▸ **Camera calibration parameters**
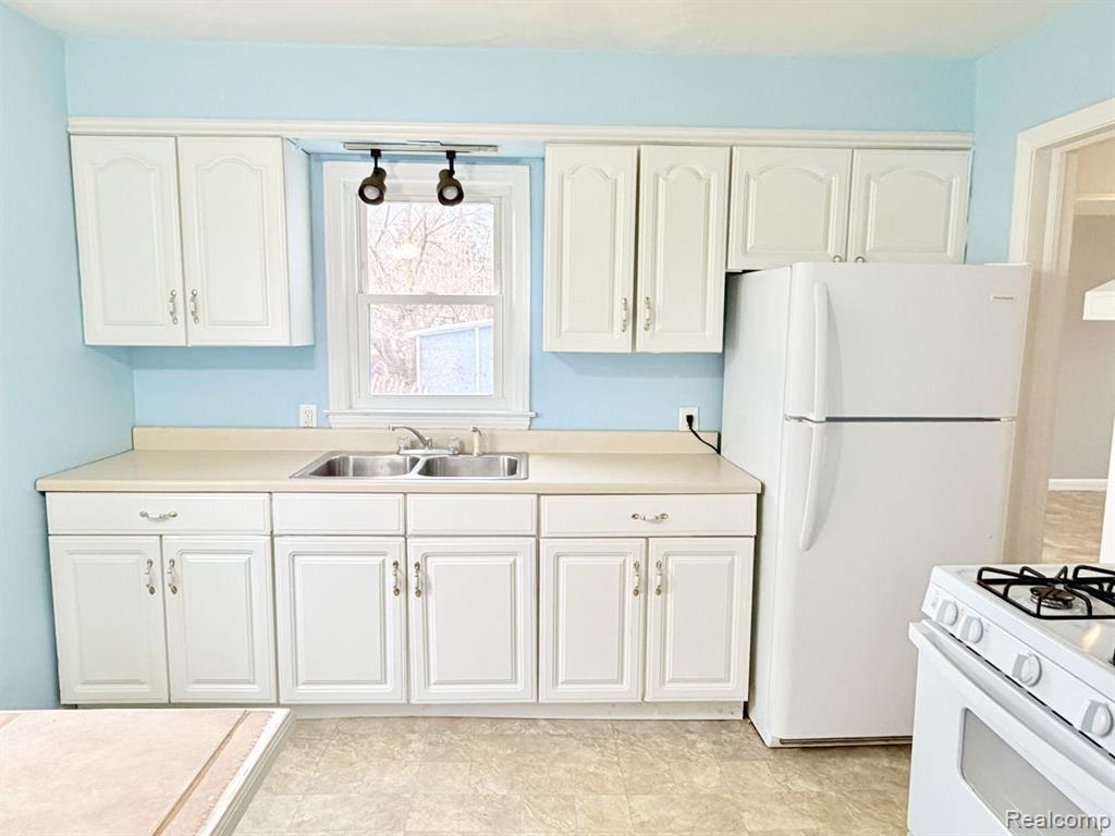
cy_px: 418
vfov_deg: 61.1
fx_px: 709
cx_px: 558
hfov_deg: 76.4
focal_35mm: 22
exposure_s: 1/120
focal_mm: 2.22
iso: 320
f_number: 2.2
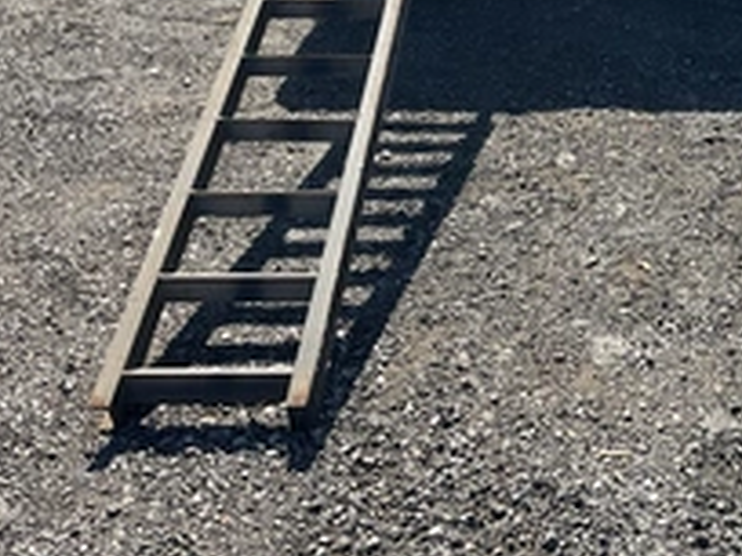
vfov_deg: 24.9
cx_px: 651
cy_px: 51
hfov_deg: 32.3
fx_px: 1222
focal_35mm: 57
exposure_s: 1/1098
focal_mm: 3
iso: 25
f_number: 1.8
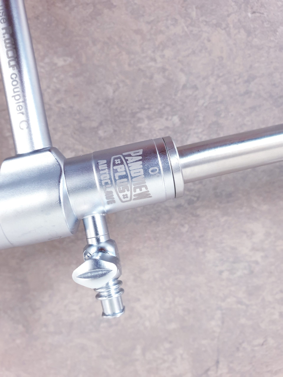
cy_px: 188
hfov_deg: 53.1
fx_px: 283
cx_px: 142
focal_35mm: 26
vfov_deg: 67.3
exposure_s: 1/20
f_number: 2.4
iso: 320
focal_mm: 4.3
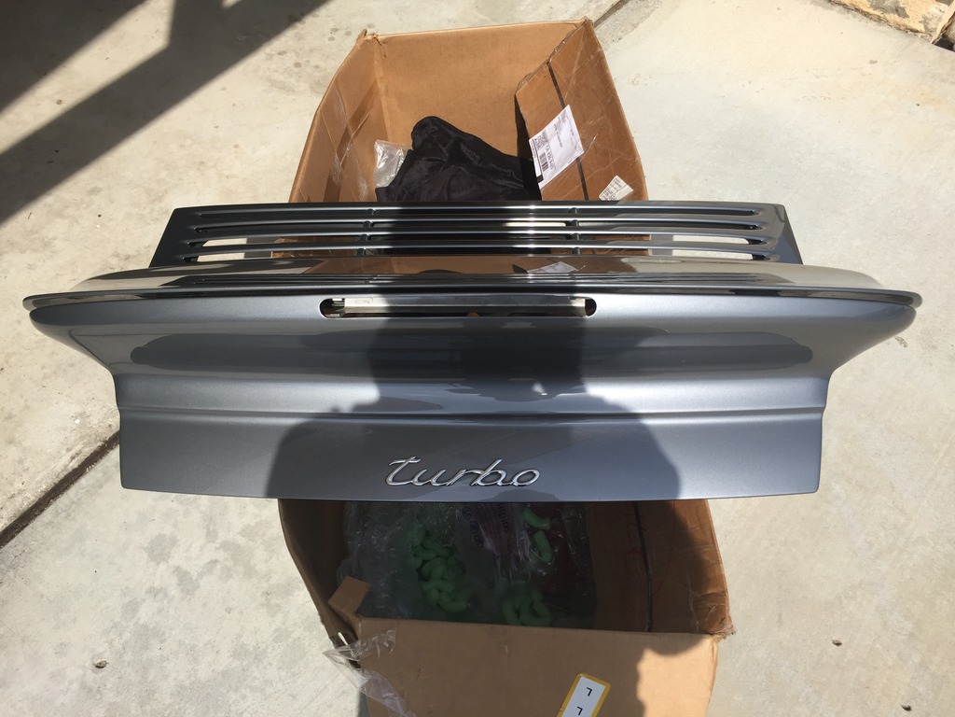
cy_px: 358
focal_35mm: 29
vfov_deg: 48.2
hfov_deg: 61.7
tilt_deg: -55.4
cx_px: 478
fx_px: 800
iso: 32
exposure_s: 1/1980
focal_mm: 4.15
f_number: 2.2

▸ **INSTRUCTIONS TO FOLLOW**
Repeat the records above exactly, leaving out any pictures they contain.

▸ **THE COMPLETED TASK**
cy_px: 418
vfov_deg: 61.1
fx_px: 709
cx_px: 558
hfov_deg: 76.4
focal_35mm: 22
exposure_s: 1/120
focal_mm: 2.22
iso: 320
f_number: 2.2
vfov_deg: 24.9
cx_px: 651
cy_px: 51
hfov_deg: 32.3
fx_px: 1222
focal_35mm: 57
exposure_s: 1/1098
focal_mm: 3
iso: 25
f_number: 1.8
cy_px: 188
hfov_deg: 53.1
fx_px: 283
cx_px: 142
focal_35mm: 26
vfov_deg: 67.3
exposure_s: 1/20
f_number: 2.4
iso: 320
focal_mm: 4.3
cy_px: 358
focal_35mm: 29
vfov_deg: 48.2
hfov_deg: 61.7
tilt_deg: -55.4
cx_px: 478
fx_px: 800
iso: 32
exposure_s: 1/1980
focal_mm: 4.15
f_number: 2.2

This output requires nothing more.